This recipe makes enough for two loaves of bread.
Ingredients:
- 600 g of flour (preferably gluten-rich bread flour)
- 200 grams of rye flour
- 225 grams of wholemeal flour
- 625 ml of water at room temperature
- 25 g of fresh yeast or 10 g of dry yeast
- 225 gr of active sourdough
- 22.5 grams of salt
- 1.5 cups of seed mixture (sesame, flax, poppy, fennel, sunflower seeds or anything else)
Instructions:
- Soak all the seeds in water.
- Fill a large bowl with water.
- Mix in sourdough and yeast.
- Mix all the flour (it is advisable to filter to ensure no lumps in the flour) and add it to the bowl.
- Put everything together into a sticky dough, cover with plastic wrap and wait 30 minutes.
- Add salt and mix well – wait 30 minutes.

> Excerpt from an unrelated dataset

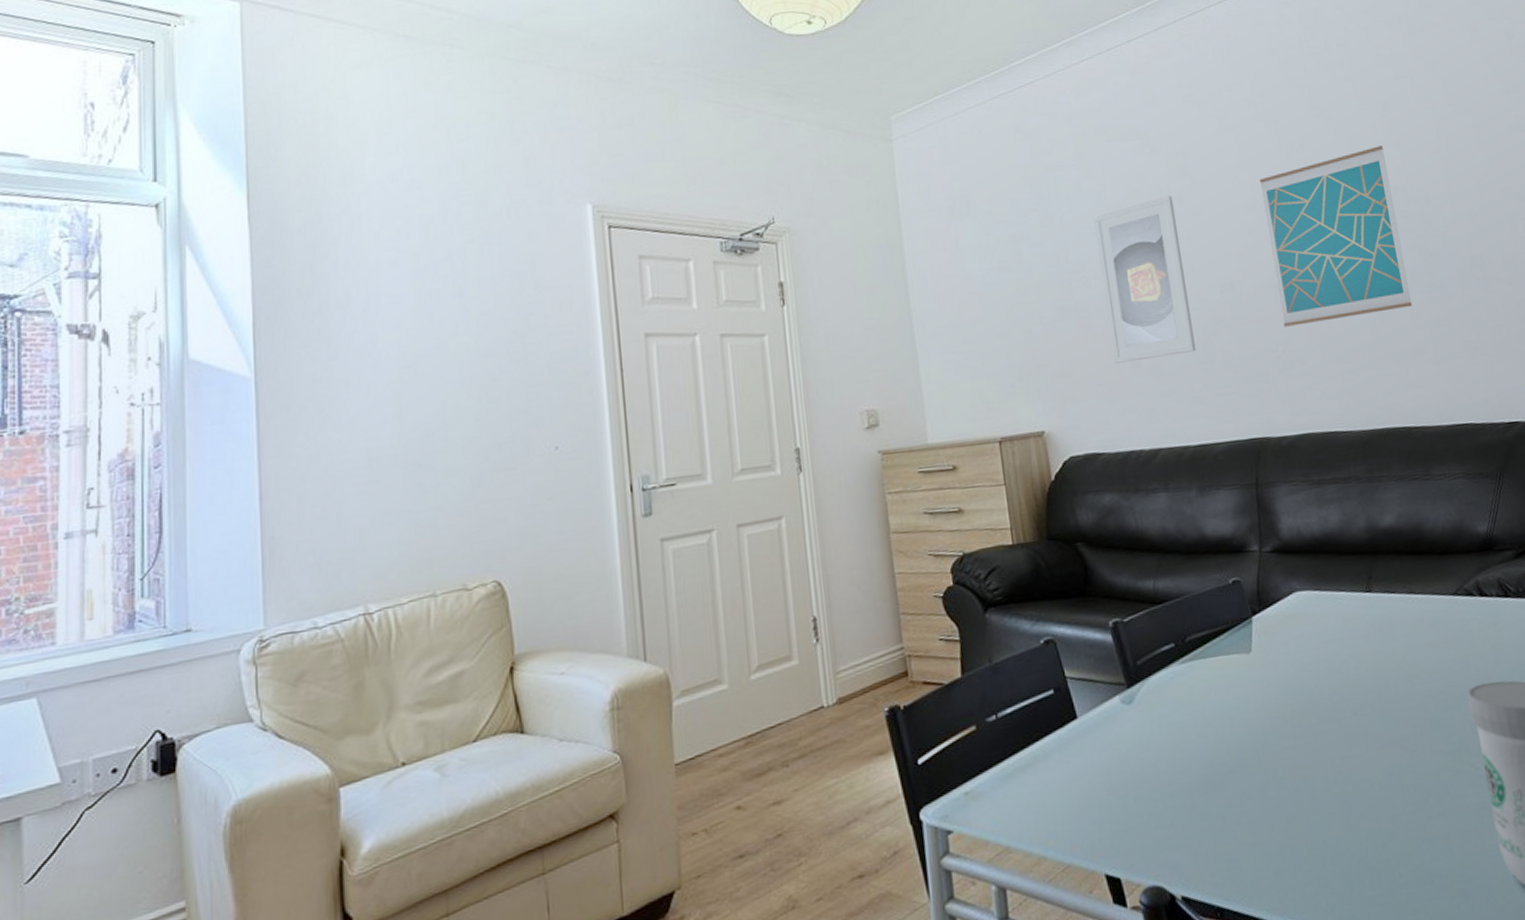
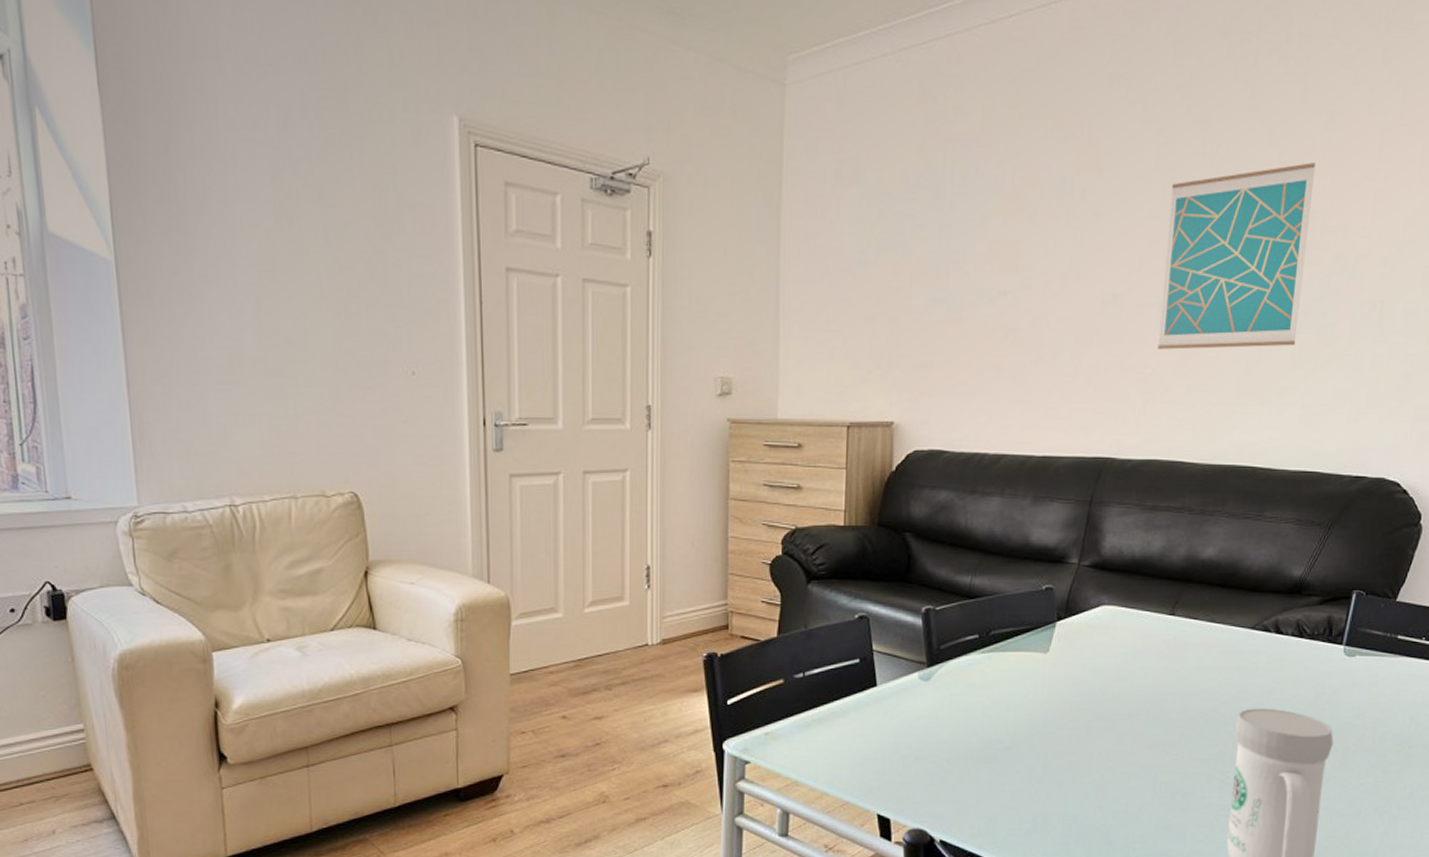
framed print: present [1093,195,1196,364] -> none [977,189,1075,364]

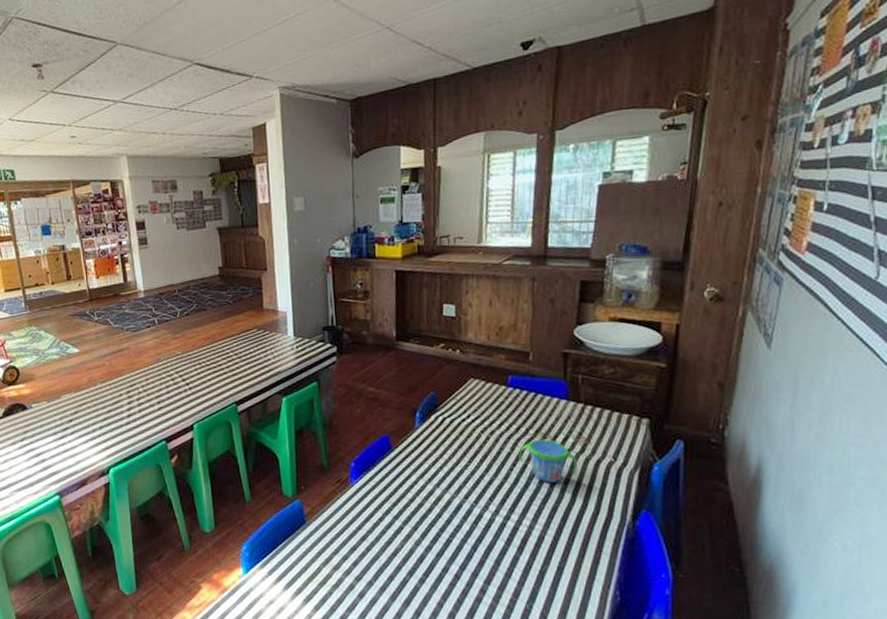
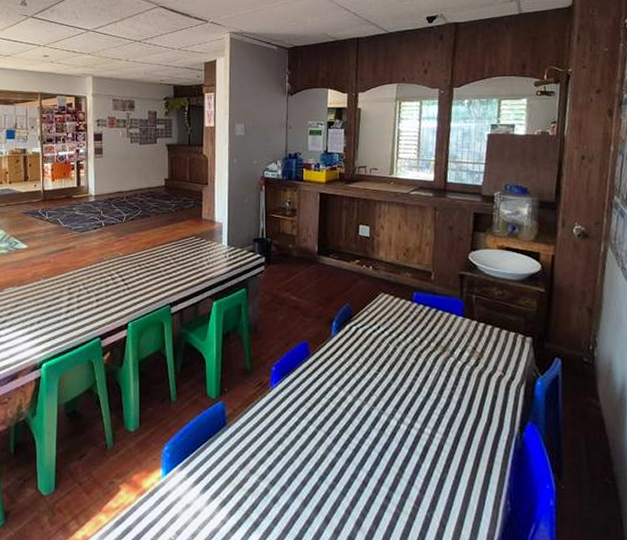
snack cup: present [519,440,577,484] -> none [422,353,472,394]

- Stretch one end of the dough and fold over the remaining dough for all four sides.
- Cover with plastic wrap and wait half an hour.
- Repeat the folding and wait half an hour.

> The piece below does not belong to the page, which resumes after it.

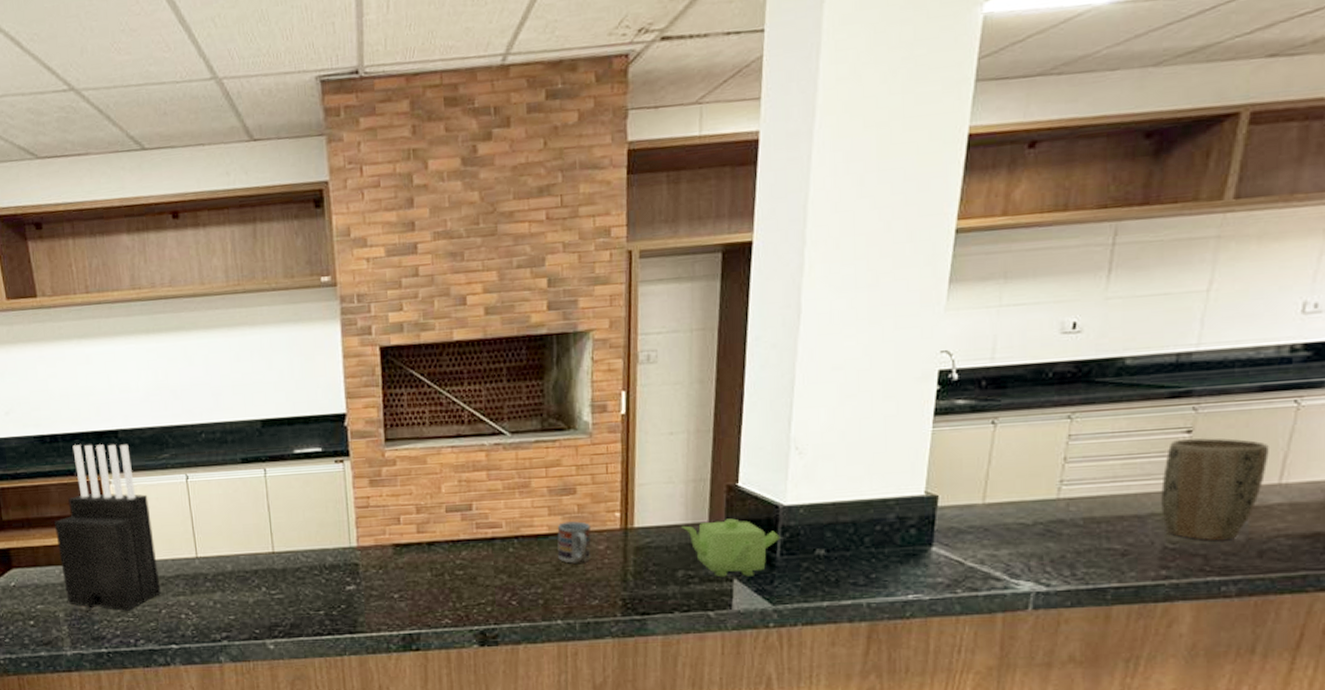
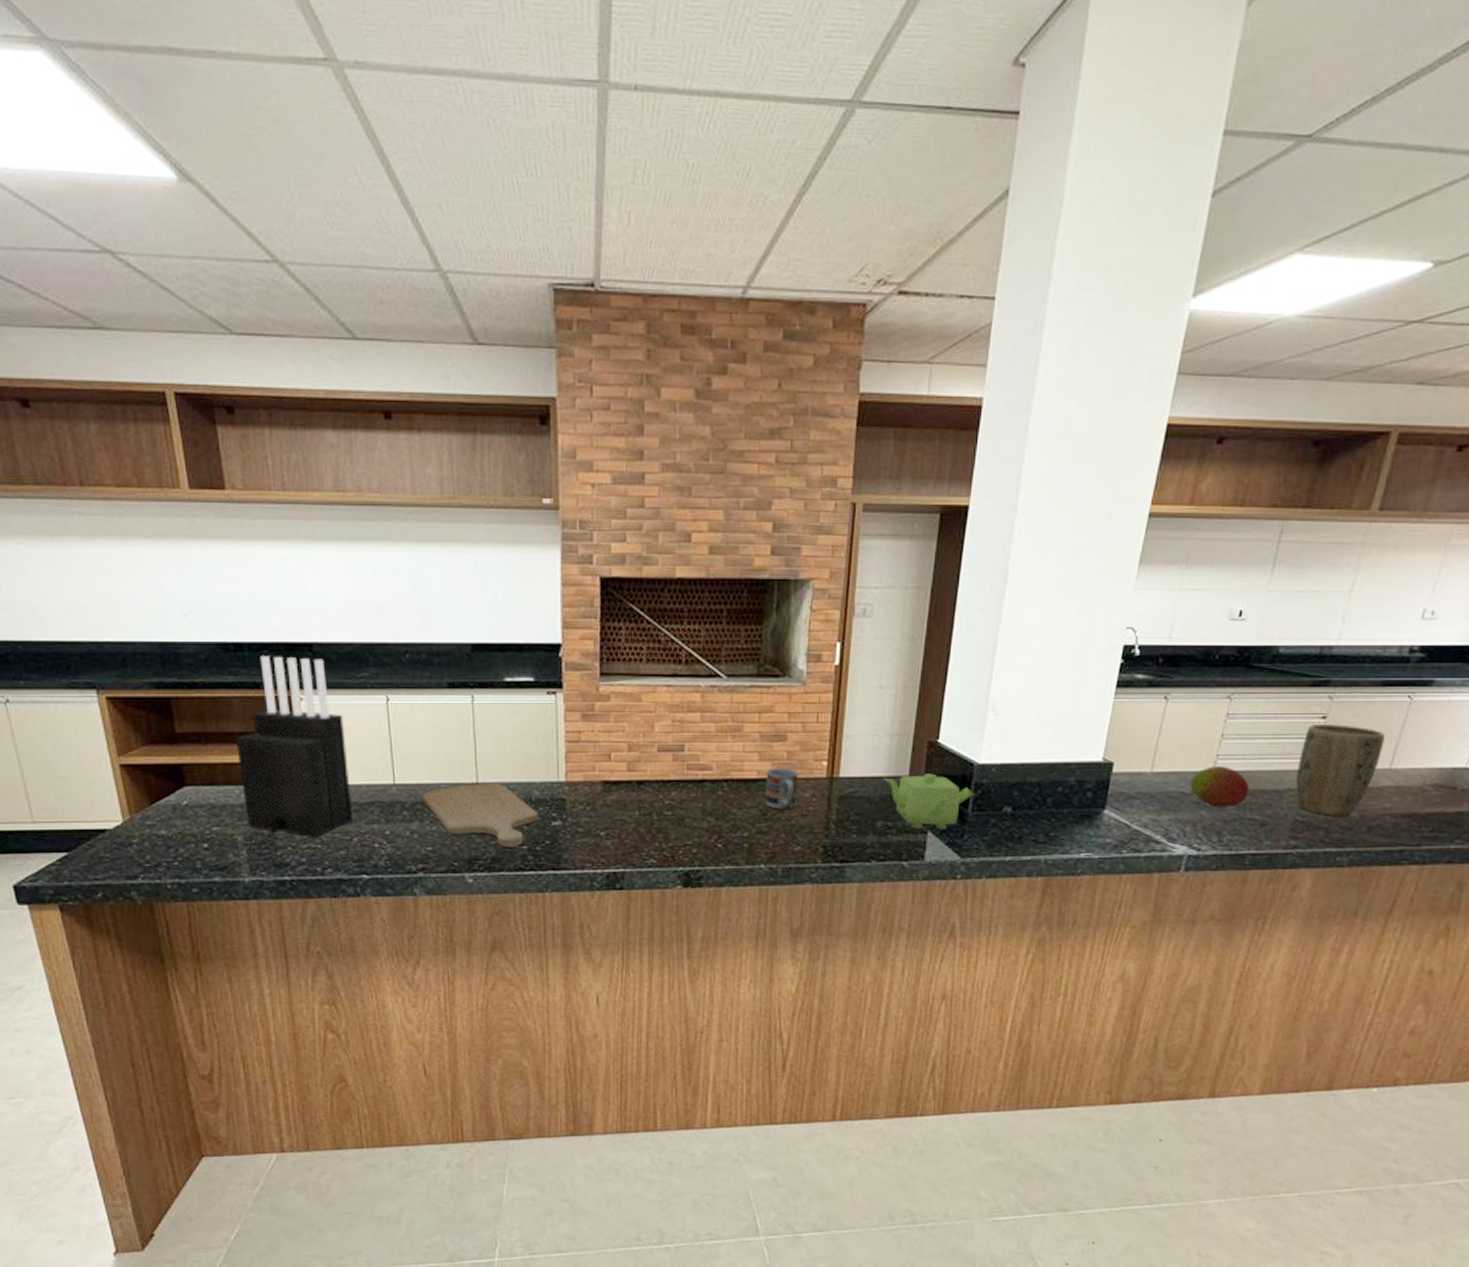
chopping board: none [222,550,334,614] -> present [422,782,539,848]
fruit: none [1031,492,1103,538] -> present [1190,766,1249,807]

- Divide the dough in half.
- Shape each half of the dough into an elongated loaf that fits the rectangular pan.
- Drain all the liquid from the soaked seeds and roll each loaf of bread in the seeds so that they are coated on all sides.
- Bake at 180 degrees Celsius / 356 degrees Fahrenheit for about half an hour or until golden.